Jashwell wrote: [Replying to post 655 by instantc]

Of course the moral sense does not justify belief in objective morality.
Seeing something doesn't justify it as objectively existing. There are more criteria to meet.
But, for example, seeing and touching something does? You keep asserting this but haven't given me any justification.
Jashwell wrote:It is a logical fact that without other presuppositions, one cannot inherently jump from subjective morality to objective morality. Not to mention the other reasons (i.e. inconsistency, differing morality in other animals)
That's not the question though. The question is whether the belief in moral reality can be justified by virtue of moral sense to the same extent than the belief in physical reality can.

Jashwell wrote:Not to mention that a person's morality can change. Therefore, it cannot reflect something unchanging, and there's no convincing reason to believe that it's reflecting anything in reality
For the sake of the conversation, I'll limit my argument to concern one single moral proposition, namely that torturing children for fun is wrong. I doubt that one's perception regarding the truth about this proposition is going to change any more than their perception of physical reality is.

Jashwell wrote: It is just the best explanation of our shared sensory experience.
Then moral reality is also the best explanation of our shared moral experience.

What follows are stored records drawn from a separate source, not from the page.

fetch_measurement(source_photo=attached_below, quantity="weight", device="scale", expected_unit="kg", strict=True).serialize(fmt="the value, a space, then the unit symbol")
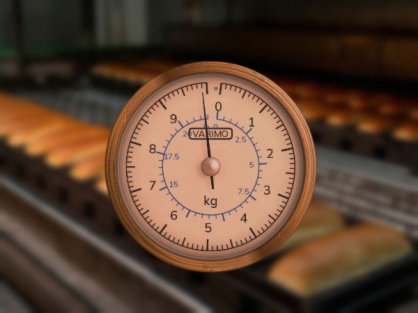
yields 9.9 kg
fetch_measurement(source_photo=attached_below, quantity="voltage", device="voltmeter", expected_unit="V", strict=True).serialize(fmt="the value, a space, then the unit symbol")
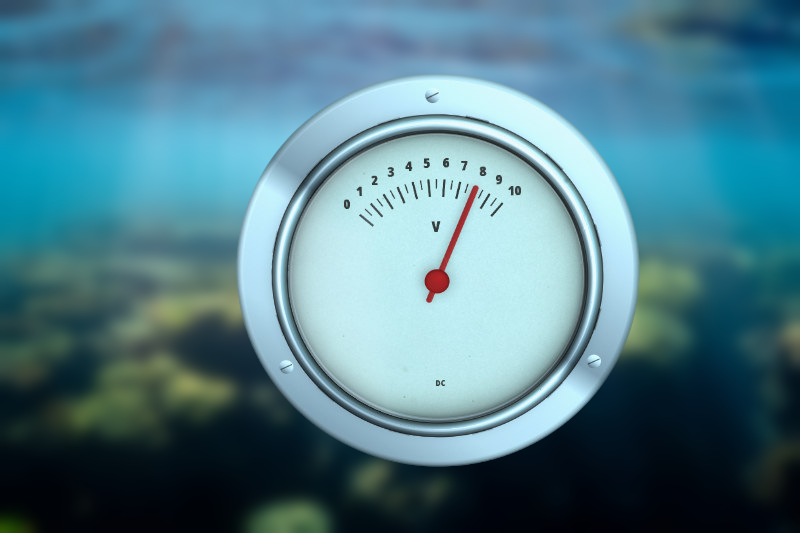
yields 8 V
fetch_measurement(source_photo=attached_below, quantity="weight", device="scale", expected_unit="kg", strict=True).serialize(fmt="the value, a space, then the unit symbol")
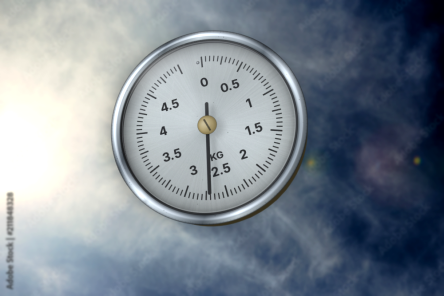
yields 2.7 kg
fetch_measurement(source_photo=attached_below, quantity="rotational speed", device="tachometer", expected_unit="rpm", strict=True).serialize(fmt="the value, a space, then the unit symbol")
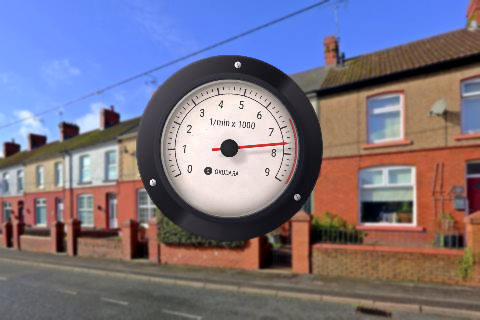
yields 7600 rpm
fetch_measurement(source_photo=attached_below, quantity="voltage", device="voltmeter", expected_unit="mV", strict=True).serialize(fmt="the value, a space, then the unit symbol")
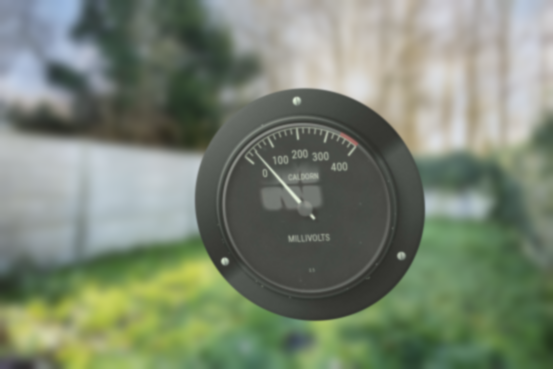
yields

Again, I am limiting my argument to concern the aforementioned moral proposition that, I take it, nearly everyone agrees with.
Jashwell wrote:We naturally have to experience through our subjective POV. I don't know if 'no reality' actually means anything.
'No physical reality' means that physical things do not exist.

Jashwell wrote:Solipsism is certainly not more parsimonious. You are still expecting the same sensory input only this time you are getting unquantifiable amounts of order from complete chaos. It's not about the sheer quantity of "objectively existing" things, under Solipsism you are still getting the same sensory data, only this time you are not wrapping it into objects and rules but treating it as random.
I have no idea what you are trying to say here, what do you mean by 'treating it as random'? As far as I can see, only your mind existing is more parsimonious than your mind existing in addition to a physical reality. This is also the opinion of every scholar I have ever heard of. Even wikipedia agrees with me about the minimality advantage of solipsism. http://en.wikipedia.org/wiki/Solipsism

So far you haven't provided any justification for your central claim that five converging sense provide a justification to believe in reality but one sense does not. I've expressly challenged it in two aspects, and you haven't taken up either challenge.